# Task description
Look through the entries and report how many lines include the word "Verify". Give the number alone.

# Extracted information
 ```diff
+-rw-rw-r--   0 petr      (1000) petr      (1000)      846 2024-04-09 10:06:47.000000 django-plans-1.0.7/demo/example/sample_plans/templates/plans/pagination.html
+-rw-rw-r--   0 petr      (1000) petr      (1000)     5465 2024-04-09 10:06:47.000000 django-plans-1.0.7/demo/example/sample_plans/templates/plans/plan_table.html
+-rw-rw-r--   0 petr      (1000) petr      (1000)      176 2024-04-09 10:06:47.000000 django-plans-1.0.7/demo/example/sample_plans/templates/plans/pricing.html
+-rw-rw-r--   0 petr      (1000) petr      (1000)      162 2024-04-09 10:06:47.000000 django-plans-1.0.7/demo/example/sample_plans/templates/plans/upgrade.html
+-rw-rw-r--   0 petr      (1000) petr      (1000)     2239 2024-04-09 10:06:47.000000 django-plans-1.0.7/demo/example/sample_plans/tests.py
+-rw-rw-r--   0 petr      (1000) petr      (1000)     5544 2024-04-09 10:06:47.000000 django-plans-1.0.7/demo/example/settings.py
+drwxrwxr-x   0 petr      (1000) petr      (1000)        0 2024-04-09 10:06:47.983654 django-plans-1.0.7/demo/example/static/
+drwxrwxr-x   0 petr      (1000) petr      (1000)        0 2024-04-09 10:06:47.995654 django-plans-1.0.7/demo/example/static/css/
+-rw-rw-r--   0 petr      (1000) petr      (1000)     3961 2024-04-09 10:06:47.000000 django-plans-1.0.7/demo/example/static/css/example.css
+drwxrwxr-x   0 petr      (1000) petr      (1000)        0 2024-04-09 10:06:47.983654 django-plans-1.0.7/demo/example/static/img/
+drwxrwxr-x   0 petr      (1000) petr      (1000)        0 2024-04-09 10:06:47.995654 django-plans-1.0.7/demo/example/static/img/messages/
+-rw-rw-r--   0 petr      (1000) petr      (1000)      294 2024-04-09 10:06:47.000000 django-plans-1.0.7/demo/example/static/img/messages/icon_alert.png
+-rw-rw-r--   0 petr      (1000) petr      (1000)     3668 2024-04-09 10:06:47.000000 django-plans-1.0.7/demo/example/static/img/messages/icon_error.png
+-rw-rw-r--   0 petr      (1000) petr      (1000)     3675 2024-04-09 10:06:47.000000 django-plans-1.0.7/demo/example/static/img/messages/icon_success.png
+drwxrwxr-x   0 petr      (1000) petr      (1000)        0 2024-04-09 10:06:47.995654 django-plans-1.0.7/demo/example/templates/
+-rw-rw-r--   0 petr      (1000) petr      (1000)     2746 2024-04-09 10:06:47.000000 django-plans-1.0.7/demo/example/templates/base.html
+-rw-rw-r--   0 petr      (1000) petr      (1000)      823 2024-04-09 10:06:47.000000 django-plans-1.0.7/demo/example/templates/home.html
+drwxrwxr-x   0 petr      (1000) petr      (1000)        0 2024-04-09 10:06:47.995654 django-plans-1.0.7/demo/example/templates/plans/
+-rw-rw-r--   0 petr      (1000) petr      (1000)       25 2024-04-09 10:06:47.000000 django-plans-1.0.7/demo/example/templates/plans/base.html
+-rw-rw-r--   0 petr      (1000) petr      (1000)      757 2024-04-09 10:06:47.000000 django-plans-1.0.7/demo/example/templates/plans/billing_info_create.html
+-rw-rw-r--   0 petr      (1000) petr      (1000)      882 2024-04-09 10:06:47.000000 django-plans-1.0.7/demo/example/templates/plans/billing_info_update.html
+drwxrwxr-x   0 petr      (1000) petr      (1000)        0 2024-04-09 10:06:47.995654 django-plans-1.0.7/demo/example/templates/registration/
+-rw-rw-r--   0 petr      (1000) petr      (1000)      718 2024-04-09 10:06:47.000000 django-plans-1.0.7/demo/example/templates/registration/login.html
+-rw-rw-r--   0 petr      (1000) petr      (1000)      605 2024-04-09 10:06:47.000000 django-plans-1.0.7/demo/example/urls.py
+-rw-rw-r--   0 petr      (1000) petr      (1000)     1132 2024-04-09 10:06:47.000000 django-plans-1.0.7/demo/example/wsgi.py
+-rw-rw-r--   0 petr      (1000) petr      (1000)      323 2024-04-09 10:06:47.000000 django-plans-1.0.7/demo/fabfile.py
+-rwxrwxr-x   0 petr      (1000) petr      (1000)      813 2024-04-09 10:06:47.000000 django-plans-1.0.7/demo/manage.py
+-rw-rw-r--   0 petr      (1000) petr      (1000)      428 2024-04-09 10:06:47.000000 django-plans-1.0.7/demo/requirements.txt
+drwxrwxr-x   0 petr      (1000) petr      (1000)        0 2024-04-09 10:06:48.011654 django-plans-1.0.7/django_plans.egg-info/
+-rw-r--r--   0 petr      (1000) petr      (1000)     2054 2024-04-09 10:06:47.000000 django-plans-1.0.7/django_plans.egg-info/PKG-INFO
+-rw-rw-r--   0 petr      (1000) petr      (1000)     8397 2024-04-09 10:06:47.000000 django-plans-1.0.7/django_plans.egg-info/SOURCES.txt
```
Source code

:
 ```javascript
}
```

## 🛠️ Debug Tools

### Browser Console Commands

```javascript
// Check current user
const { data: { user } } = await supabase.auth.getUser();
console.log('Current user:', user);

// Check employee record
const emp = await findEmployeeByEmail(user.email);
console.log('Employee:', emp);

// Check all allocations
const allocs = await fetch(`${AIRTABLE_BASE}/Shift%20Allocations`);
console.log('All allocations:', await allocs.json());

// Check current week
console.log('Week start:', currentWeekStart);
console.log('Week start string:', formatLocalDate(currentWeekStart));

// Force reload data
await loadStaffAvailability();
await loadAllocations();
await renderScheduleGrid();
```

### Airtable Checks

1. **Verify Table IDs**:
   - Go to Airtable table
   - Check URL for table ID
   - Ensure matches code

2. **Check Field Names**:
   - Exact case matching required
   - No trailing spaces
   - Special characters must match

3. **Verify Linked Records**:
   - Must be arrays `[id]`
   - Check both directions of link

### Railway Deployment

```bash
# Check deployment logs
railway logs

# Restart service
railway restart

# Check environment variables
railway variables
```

# Expected answer
2